=== Exercise ===
Starting with the first item below and stopping after the line that contains "নিমফ্যালিডি", rewrite the items with "Transcribe" replaced by "Write out" and everything else unchanged.

=== Supplied records ===

■ ■ ■ ■

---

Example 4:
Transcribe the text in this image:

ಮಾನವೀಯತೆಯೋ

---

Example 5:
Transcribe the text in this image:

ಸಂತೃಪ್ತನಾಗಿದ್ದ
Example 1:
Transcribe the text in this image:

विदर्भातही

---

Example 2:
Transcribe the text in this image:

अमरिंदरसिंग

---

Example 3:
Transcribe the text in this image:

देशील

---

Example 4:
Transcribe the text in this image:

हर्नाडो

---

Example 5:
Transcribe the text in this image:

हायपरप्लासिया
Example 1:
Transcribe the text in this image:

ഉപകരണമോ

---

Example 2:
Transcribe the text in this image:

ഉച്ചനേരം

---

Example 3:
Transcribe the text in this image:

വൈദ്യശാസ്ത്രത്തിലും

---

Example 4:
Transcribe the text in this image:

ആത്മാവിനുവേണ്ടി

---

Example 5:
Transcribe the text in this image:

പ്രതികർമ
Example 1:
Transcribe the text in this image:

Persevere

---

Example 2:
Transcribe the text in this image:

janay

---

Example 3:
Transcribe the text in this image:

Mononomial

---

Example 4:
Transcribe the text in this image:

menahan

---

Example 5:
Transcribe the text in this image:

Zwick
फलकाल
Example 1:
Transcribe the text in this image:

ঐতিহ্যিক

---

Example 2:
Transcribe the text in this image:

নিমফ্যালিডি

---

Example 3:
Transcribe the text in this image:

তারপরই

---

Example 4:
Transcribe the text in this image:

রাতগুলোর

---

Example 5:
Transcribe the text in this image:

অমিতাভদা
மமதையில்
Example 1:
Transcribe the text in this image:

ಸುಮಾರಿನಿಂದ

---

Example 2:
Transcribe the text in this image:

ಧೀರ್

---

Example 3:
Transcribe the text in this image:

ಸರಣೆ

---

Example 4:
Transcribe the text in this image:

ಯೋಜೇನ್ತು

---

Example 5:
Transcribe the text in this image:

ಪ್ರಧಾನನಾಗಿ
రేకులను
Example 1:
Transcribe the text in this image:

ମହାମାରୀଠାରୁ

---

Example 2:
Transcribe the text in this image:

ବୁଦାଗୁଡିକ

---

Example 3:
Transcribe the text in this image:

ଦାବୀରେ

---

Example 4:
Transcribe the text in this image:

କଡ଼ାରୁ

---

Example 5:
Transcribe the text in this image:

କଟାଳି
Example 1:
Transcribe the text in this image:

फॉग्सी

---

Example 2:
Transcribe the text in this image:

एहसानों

■ ■ ■ ■

=== Solution to this task ===
---

Example 4:
Write out the text in this image:

ಮಾನವೀಯತೆಯೋ

---

Example 5:
Write out the text in this image:

ಸಂತೃಪ್ತನಾಗಿದ್ದ
Example 1:
Write out the text in this image:

विदर्भातही

---

Example 2:
Write out the text in this image:

अमरिंदरसिंग

---

Example 3:
Write out the text in this image:

देशील

---

Example 4:
Write out the text in this image:

हर्नाडो

---

Example 5:
Write out the text in this image:

हायपरप्लासिया
Example 1:
Write out the text in this image:

ഉപകരണമോ

---

Example 2:
Write out the text in this image:

ഉച്ചനേരം

---

Example 3:
Write out the text in this image:

വൈദ്യശാസ്ത്രത്തിലും

---

Example 4:
Write out the text in this image:

ആത്മാവിനുവേണ്ടി

---

Example 5:
Write out the text in this image:

പ്രതികർമ
Example 1:
Write out the text in this image:

Persevere

---

Example 2:
Write out the text in this image:

janay

---

Example 3:
Write out the text in this image:

Mononomial

---

Example 4:
Write out the text in this image:

menahan

---

Example 5:
Write out the text in this image:

Zwick
फलकाल
Example 1:
Write out the text in this image:

ঐতিহ্যিক

---

Example 2:
Write out the text in this image:

নিমফ্যালিডি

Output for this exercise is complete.